Std_data ← data.Normalization (data,type="n1",normalization="column")

However, as per I understood the above way gives the standardized values using the mean and sd of the entire column. I tried to separate the data month wise using the function "group_by" and also tried the function "subset" but I still could not get the result I want.


Solution

  • You can perform this task using package plyr.

    library(plyr)
    
    #generate data
    set.seed(1992)
    n=99
    Year <- sample(2013:2015, n, replace = TRUE, prob = NULL)
    Month <- sample(1:12, n, replace = TRUE, prob = NULL)
    V1 <- abs(rnorm(n))*100
    V2 <- abs(rnorm(n))*100
    V3 <- abs(rnorm(n))*100
    
    df <- data.frame(Year, Month, V1, V2, V3)
    
    #calculate mean and sd for each month
    avg_sd <- ddply(df, .(Month), summarize,
      V1_m = mean(V1),
      V2_m = mean(V2),
      V3_m = mean(V3),
      V1_sd = sd(V1),
      V2_sd = sd(V2),
      V3_sd = sd(V3)
      )
    
    #connect averages and sd's to data frame
    df <- merge(df,avg_sd,by="Month")
    
    
    #standatrise your variables.

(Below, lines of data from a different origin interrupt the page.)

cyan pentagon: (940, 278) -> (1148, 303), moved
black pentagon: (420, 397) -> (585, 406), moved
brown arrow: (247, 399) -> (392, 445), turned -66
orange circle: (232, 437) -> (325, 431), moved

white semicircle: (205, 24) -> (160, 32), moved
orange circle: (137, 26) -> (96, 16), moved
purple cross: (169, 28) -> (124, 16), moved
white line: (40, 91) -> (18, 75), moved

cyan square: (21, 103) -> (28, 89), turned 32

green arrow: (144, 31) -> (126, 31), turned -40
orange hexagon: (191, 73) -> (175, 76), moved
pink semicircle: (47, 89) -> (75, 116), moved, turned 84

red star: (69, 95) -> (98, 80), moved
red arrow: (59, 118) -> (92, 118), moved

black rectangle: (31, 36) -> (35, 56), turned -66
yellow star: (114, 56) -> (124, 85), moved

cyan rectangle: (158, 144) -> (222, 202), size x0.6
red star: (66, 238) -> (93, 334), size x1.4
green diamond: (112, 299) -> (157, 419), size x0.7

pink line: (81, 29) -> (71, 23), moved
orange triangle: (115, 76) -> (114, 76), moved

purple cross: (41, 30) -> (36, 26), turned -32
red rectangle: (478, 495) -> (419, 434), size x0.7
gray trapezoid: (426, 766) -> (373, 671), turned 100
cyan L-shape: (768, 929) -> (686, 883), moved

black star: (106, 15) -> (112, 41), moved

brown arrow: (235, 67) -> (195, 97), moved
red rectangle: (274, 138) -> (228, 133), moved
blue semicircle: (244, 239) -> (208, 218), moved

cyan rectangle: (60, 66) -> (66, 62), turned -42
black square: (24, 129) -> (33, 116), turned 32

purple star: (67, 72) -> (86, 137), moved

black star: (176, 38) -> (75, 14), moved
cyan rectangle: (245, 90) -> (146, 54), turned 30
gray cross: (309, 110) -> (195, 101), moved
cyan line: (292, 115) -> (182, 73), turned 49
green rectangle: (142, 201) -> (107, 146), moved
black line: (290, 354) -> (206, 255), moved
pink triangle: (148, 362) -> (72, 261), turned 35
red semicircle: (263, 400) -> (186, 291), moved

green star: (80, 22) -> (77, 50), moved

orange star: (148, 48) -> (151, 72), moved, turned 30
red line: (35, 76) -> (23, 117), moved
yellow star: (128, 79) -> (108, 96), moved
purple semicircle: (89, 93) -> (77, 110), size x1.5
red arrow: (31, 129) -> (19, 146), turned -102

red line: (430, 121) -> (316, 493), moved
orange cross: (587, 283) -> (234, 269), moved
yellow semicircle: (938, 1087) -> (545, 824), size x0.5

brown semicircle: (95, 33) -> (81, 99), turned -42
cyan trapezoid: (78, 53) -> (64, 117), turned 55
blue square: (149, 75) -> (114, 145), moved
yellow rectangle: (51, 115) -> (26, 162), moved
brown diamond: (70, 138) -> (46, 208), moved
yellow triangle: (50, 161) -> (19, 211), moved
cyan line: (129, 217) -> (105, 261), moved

I used subtraction but you can use any formula you want
    df <- ddply(df,.(Year, Month, V1, V2, V3, V1_m, V2_m, V3_m), summarize,
            s_m_V1 = V1-V1_m,
            s_m_V2 = V2-V2_m,
            s_m_V3 = V3-V3_m,
            s_sd_V1 = V1-V1_sd,
            s_sd_V2 = V2-V2_sd,
            s_sd_V3 = V3-V3_sd
            )